Kinase Library Screening
The kinome is a major focus in drug discovery and, once again, the approach of using whole cells to evaluate large compound libraries is a primary strategy. The term kinome refers to the 500 or so protein kinases in the human proteome that are known to be responsible for a complex array of overlapping cellular regulatory functions. As such, they represent appealing targets for drugs that may hold therapeutic potential in the treatment of cancer, cardiovascular disease, and a host of other disorders. In fact, a number of drugs already on the market work through inhibition of protein kinases such as Gleevec, so there is a demand for rapid screening systems for kinase inhibitors.
Whole cells are a much more physiologically relevant model than traditional cell-free approaches, which cannot provide information on specificity of compounds, membrane permeability, or their cellular toxicity.
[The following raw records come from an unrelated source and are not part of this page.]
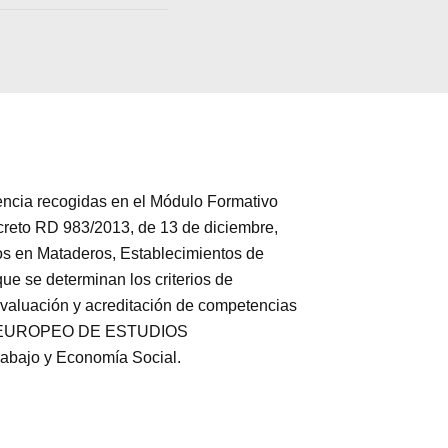
ia recogidas en el Módulo Formativo
reto RD 983/2013, de 13 de diciembre,
ios en Mataderos, Establecimientos de
ue se determinan los criterios de
 evaluación y acreditación de competencias
ITUTO EUROPEO DE ESTUDIOS
rabajo y Economía Social.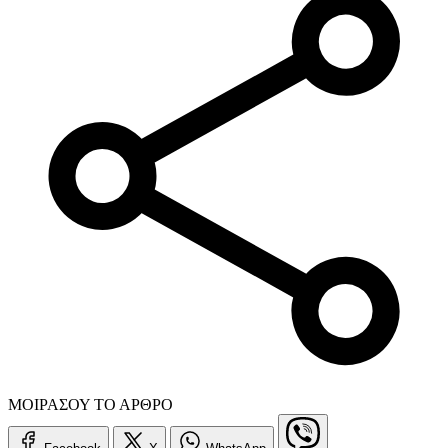
ΜΟΙΡΑΣΟΥ ΤΟ ΑΡΘΡΟ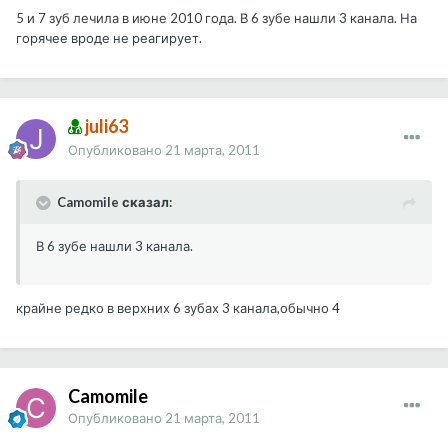
5 и 7 зуб лечила в июне 2010 года. В 6 зубе нашли 3 канала. На
горячее вроде не реагирует.
juli63
Опубликовано
21 марта, 2011
Camomile сказал:
В 6 зубе нашли 3 канала.
крайне редко в верхних 6 зубах 3 канала,обычно 4
Camomile
Опубликовано
21 марта, 2011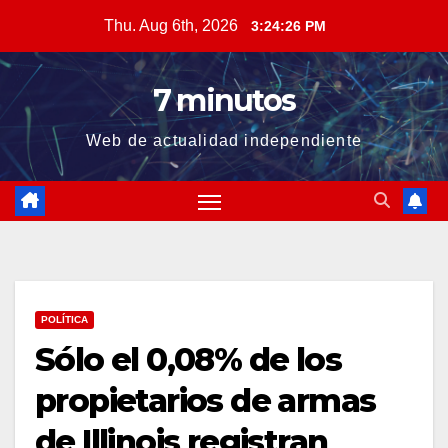
Skip
Thu. Aug 6th, 2026
3:24:26 PM
to
content
7 minutos
Web de actualidad independiente
POLÍTICA
Sólo el 0,08% de los
propietarios de armas
de Illinois registran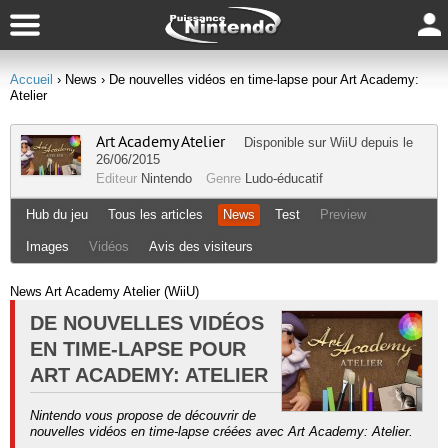
Accueil
› News
› De nouvelles vidéos en time-lapse pour Art Academy:
Atelier
Art Academy Atelier
Disponible sur
WiiU
depuis le
26/06/2015
Editeur
Nintendo
Genre
Ludo-éducatif
Hub du jeu
Tous les articles
News
Test
Preview
Images
Vidéos
Avis des visiteurs
News Art Academy Atelier (WiiU)
DE NOUVELLES VIDÉOS
EN TIME-LAPSE POUR
ART ACADEMY: ATELIER
Nintendo vous propose de découvrir de
nouvelles vidéos en time-lapse créées avec Art Academy: Atelier.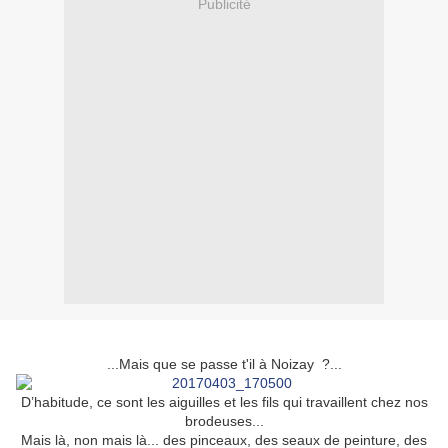
Publicité
...Mais que se passe t'il à Noizay ?...
D’habitude, ce sont les aiguilles et les fils qui travaillent chez nos
brodeuses...
Mais là, non mais là... des pinceaux, des seaux de peinture, des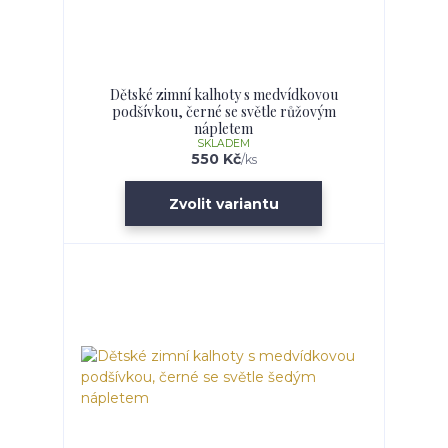
Dětské zimní kalhoty s medvídkovou
podšívkou, černé se světle růžovým
nápletem
SKLADEM
550 Kč
/
ks
Zvolit variantu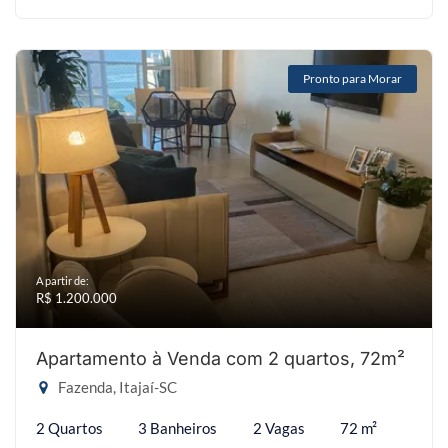
Pronto para Morar
A partir de:
R$ 1.200.000
Apartamento à Venda com 2 quartos, 72m²
Fazenda, Itajaí-SC
2 Quartos
3 Banheiros
2 Vagas
72 m²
TGR BioSciences’ (www.tgr-biosciences.com.au) has developed an approach that combines its SureFire™ kinase assay kits with PerkinElmer’s (www.perkinelmer.com) AlphaScreen® assay technology.
The new technology allows the high-throughput detection of phosphorylated cellular proteins in a homogeneous assay format. One such product, the SureFire ERK kit, measures phosphorylation of the extracellular signal-related kinases or EKR protein, enabling researchers to easily screen GPCR activation in whole cells.
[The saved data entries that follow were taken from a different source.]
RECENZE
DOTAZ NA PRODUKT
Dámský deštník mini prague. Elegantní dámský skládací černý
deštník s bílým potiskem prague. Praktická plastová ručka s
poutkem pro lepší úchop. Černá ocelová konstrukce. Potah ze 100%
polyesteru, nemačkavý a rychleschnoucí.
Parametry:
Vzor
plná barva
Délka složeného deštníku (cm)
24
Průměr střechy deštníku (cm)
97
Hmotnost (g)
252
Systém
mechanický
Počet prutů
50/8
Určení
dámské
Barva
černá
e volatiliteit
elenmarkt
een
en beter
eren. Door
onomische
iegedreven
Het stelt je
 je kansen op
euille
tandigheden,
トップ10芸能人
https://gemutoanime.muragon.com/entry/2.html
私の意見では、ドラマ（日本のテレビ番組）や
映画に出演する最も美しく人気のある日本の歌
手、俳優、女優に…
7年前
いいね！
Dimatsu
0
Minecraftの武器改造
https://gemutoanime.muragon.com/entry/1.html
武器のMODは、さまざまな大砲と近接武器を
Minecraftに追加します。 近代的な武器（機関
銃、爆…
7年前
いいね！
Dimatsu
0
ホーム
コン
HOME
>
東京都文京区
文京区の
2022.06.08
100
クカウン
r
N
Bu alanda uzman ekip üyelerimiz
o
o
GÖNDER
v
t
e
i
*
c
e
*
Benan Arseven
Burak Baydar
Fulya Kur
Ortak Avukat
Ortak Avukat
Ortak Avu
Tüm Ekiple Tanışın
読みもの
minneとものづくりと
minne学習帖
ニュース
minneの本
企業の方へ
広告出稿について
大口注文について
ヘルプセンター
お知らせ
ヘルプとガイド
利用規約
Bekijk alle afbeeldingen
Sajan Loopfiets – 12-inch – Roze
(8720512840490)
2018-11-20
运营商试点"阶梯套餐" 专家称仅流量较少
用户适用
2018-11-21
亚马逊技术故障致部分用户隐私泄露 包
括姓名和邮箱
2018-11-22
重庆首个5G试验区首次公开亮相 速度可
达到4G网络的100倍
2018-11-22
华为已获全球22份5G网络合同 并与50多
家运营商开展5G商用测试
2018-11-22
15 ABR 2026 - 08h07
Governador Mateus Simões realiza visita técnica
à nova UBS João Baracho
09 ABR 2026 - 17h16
The AlphaScreen SureFire ERK assay offers a method for primary and secondary screening of GPCR targets, including those not optimally coupled through the calcium or cAMP pathways. Unlike other proximity-based technologies, AlphaScreen beads can be up to 200 nm apart, allowing for the detection of simple to complex biological interactions and substrates of almost any size.
Like all proximity-based assays, AlphaScreen depends on bringing together two molecules (in this case two distinct types of beads) whose proximity causes the production of a signal. The SureFire assay employs phospho- and non-phospho antibodies, specific to the protein of interest, which coat the beads. Only the phosphorylated protein interacts with both antibodies and brings the two sets of beads together, thus producing a response.
Michael Crouch, Ph.D., director of screening technologies at TGR, discussed the use of AlphaScreen technology as it applied to several projects. Dr. Crouch and his associates have demonstrated that the SureFire system is an effective screening tool for libraries of potential inhibitors of inflammatory mediators such as tumor necrosis factor. “We developed the SureFire technology and then partnered with PerkinElmer,” Dr. Crouch explained. “At present, ours is the only homogeneous high-throughput system for detecting cell-based phosphorylation.”
As Dr. Couch explained, TGR produces 12 kits for detection of inhibitors of various kinase pathways, and another dozen are in the works for release in the coming year. This will enable the screening of hundreds of thousands of drug candidates, and the use of the whole-cell assay allows compounds with toxic side effects to be eliminated early on in the screening process.
“Previously, screening was truly laborious, involving immunoblotting, ELISA, flow cytometry, or cellular imaging, technologies that did not measure the entry of the candidate into cells,” Dr. Crouch continued. “Now drug companies can narrow down a million compounds to find the one satisfactory contender.”